All scripts can be launched directly:

node examples/full-bot.js

Each script documents the environment variables it reads—search for process.env inside the file for a cheat-sheet.


Multi-stream bot architecture

examples/multi-stream-bot.js contains everything you need to run a “click to add bot” experience:

  1. User clicks “Add Bot” on your website → Kick redirects back with code + code_verifier.
  2. Your frontend POSTs { code, code_verifier } (and the optional redirect_uri) to POST /kick/streamers/add, sending Kick-App-Secret in the header.
  3. The server exchanges the code for tokens, stores the refresh token in multi-streamers.json, subscribes to chat.message.sent, and schedules token refreshes + keep-alive messages for that broadcaster.
  4. Kick delivers chat events to POST /kick/webhook. The bot validates the signature and shared secret, then responds to commands:
    • !ping!pong
    • !title The New Title updates the stream title
    • Keep-alive messages post every 5 minutes as both bot and broadcaster.

Token refreshes are automatically persisted. If a broadcaster revokes access, refresh attempts will start failing—handle that by removing them from the store or prompting them to re-authorize.


Endpoint coverage

See docs/coverage.md for the full matrix mapping each Kick endpoint to SDK methods and runnable examples.
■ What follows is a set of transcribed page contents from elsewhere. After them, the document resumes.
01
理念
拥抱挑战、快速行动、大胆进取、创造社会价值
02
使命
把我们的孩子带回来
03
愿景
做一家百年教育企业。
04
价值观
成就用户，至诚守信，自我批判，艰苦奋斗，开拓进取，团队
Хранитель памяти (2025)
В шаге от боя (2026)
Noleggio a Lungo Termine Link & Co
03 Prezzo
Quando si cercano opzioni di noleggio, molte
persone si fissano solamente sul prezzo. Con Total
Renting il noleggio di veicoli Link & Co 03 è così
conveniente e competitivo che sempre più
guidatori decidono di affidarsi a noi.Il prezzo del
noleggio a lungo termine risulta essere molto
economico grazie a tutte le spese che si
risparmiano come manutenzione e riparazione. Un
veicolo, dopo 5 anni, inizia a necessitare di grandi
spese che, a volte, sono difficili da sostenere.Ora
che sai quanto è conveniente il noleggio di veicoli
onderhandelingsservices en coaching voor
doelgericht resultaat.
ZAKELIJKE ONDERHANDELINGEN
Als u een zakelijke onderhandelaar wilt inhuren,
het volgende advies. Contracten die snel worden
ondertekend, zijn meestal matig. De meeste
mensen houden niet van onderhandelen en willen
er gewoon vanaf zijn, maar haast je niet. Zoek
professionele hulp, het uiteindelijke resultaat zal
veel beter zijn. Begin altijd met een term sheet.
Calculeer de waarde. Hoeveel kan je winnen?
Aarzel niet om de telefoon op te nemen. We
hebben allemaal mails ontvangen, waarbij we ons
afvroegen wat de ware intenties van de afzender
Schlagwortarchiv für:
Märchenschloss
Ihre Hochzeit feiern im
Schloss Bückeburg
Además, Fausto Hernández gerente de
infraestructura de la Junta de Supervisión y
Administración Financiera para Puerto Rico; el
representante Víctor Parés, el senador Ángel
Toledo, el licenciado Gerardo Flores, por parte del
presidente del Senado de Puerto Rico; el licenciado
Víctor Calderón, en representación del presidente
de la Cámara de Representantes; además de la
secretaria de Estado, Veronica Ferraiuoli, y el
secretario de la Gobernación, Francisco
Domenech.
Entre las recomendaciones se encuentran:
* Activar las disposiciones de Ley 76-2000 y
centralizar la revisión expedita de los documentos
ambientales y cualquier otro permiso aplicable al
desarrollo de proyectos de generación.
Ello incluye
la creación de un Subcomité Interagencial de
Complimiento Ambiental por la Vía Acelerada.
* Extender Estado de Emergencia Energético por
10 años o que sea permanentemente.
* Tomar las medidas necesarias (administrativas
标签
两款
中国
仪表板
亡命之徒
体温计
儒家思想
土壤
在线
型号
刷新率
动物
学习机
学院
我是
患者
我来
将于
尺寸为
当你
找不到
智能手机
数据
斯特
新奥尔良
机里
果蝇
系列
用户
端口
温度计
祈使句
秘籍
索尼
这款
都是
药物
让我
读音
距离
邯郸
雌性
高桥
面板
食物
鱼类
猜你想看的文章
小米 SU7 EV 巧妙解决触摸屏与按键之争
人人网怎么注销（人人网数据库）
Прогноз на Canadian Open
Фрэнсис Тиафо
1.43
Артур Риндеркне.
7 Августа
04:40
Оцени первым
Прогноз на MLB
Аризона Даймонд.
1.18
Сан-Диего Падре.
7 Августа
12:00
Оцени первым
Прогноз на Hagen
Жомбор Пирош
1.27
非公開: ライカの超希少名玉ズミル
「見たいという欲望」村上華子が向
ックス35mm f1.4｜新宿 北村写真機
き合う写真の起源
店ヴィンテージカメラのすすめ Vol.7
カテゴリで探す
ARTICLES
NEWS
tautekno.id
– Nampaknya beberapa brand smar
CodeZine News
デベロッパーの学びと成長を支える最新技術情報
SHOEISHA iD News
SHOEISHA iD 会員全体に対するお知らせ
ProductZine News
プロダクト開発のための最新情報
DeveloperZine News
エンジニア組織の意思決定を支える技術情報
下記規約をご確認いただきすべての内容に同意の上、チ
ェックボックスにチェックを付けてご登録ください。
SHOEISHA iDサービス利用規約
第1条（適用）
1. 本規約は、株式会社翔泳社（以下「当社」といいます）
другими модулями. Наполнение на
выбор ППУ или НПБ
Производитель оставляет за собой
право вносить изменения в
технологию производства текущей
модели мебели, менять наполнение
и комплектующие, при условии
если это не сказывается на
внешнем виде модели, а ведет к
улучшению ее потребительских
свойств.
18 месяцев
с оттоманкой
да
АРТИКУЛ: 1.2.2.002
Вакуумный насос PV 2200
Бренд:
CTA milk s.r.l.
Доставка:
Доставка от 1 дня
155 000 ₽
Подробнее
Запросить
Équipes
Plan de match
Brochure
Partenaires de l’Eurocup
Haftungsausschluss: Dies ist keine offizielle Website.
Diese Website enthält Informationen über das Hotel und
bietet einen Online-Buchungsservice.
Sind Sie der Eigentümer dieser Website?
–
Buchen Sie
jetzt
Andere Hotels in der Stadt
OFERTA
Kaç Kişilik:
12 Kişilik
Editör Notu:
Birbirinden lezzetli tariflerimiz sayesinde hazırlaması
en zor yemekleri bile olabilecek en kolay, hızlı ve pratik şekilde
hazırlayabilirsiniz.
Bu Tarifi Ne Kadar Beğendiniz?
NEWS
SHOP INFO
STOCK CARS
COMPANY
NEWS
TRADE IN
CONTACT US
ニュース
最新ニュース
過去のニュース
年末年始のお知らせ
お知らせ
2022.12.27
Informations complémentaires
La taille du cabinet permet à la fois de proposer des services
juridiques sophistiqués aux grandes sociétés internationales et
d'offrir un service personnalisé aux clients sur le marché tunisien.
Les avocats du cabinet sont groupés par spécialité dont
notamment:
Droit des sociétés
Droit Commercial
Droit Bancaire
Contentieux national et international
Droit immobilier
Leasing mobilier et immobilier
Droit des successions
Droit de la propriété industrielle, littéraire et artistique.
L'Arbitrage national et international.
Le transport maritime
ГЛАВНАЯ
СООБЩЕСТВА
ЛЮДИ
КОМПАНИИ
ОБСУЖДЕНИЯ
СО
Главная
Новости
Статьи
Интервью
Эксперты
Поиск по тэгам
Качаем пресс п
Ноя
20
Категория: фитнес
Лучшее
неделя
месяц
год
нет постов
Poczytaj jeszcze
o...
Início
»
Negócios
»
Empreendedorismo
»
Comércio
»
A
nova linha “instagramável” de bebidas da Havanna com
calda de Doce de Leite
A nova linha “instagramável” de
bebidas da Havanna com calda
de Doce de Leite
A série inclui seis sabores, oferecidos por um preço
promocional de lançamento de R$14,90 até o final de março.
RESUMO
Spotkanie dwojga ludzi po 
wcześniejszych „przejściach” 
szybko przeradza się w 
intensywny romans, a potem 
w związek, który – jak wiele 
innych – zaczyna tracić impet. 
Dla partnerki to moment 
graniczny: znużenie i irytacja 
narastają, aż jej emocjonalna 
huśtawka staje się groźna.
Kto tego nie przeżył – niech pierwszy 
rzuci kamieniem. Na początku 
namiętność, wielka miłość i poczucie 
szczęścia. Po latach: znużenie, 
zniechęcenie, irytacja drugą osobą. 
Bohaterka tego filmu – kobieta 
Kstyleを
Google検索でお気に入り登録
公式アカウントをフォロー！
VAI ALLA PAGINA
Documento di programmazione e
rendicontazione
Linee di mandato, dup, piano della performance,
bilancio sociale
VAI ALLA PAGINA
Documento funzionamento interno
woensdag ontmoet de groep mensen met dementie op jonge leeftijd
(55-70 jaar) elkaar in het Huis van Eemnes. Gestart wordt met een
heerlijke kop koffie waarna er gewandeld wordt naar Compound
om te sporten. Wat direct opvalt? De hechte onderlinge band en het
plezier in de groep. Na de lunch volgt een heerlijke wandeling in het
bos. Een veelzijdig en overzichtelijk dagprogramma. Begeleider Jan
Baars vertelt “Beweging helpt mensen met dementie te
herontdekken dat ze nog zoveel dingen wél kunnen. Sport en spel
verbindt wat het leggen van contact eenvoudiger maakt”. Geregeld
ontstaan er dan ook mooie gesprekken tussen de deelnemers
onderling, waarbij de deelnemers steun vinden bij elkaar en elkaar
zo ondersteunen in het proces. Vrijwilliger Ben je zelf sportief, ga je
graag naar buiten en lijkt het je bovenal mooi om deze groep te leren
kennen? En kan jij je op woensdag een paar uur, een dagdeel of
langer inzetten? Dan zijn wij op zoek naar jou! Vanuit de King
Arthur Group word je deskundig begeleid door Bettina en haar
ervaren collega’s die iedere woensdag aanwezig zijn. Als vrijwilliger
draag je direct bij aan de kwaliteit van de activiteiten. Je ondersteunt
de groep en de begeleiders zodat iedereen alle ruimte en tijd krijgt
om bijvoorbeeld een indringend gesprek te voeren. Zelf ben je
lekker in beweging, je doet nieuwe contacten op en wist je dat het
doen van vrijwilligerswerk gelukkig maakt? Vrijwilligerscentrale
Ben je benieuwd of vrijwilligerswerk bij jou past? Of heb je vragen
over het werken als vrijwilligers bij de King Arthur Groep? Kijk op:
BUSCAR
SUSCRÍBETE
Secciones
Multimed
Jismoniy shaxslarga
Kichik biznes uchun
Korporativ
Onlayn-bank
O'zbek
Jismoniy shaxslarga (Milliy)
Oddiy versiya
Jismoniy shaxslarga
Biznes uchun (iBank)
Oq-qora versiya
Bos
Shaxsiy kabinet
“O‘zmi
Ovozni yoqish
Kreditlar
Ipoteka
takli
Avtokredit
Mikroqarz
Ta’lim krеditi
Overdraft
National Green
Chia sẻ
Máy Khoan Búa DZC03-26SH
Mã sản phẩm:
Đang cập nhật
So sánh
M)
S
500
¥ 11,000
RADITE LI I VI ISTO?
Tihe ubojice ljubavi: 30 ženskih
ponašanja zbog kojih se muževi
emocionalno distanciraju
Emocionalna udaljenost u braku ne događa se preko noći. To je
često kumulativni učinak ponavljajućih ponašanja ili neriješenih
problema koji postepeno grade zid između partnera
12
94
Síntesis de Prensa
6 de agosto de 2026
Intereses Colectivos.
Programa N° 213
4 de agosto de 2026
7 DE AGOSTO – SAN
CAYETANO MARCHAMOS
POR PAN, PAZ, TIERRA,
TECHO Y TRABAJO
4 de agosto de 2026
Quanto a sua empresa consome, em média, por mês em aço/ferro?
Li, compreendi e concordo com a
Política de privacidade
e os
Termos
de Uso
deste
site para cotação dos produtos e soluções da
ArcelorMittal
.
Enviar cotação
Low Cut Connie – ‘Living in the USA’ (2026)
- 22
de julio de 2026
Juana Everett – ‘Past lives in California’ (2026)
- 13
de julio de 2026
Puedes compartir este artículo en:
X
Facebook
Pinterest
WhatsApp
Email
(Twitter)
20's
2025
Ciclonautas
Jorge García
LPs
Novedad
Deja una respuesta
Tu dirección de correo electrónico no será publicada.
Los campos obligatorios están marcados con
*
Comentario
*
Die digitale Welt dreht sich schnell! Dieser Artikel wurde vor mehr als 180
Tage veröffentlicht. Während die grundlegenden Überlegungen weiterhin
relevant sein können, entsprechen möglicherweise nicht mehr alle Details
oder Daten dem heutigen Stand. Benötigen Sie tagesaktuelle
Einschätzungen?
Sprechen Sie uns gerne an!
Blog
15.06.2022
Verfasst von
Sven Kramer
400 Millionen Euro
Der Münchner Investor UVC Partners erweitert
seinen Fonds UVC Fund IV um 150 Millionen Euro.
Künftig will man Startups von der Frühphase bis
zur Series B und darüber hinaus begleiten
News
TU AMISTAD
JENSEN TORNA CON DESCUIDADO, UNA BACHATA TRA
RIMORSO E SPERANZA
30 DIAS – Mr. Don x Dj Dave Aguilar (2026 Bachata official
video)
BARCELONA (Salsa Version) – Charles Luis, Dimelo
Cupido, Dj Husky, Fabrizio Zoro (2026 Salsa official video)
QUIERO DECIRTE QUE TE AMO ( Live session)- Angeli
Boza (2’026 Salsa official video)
It mirrors the official Kick Dev Docs.


Roadmap

  • Streaming consumer for real-time chat without webhooks
  • Lightweight HTTP client plug-in (Axios/undici swap)
  • TypeScript type declarations (today we rely on JSDoc)
  • Optional Redis-backed token stores for multi-stream bots

Got ideas or find a gap in Kick’s evolving API? Open an issue or PR—feedback is welcome!


Contributing

  1. Fork the repository.
  2. Install dependencies and run the lint check:
    npm install
    npm run lint
  3. Add tests or examples if your change affects behaviour.
  4. Open a pull request against main describing the change and relevant Kick docs.

License

MIT © Wydoyolo

Kick API documentation is owned by Kick. See the official docs for the latest platform terms.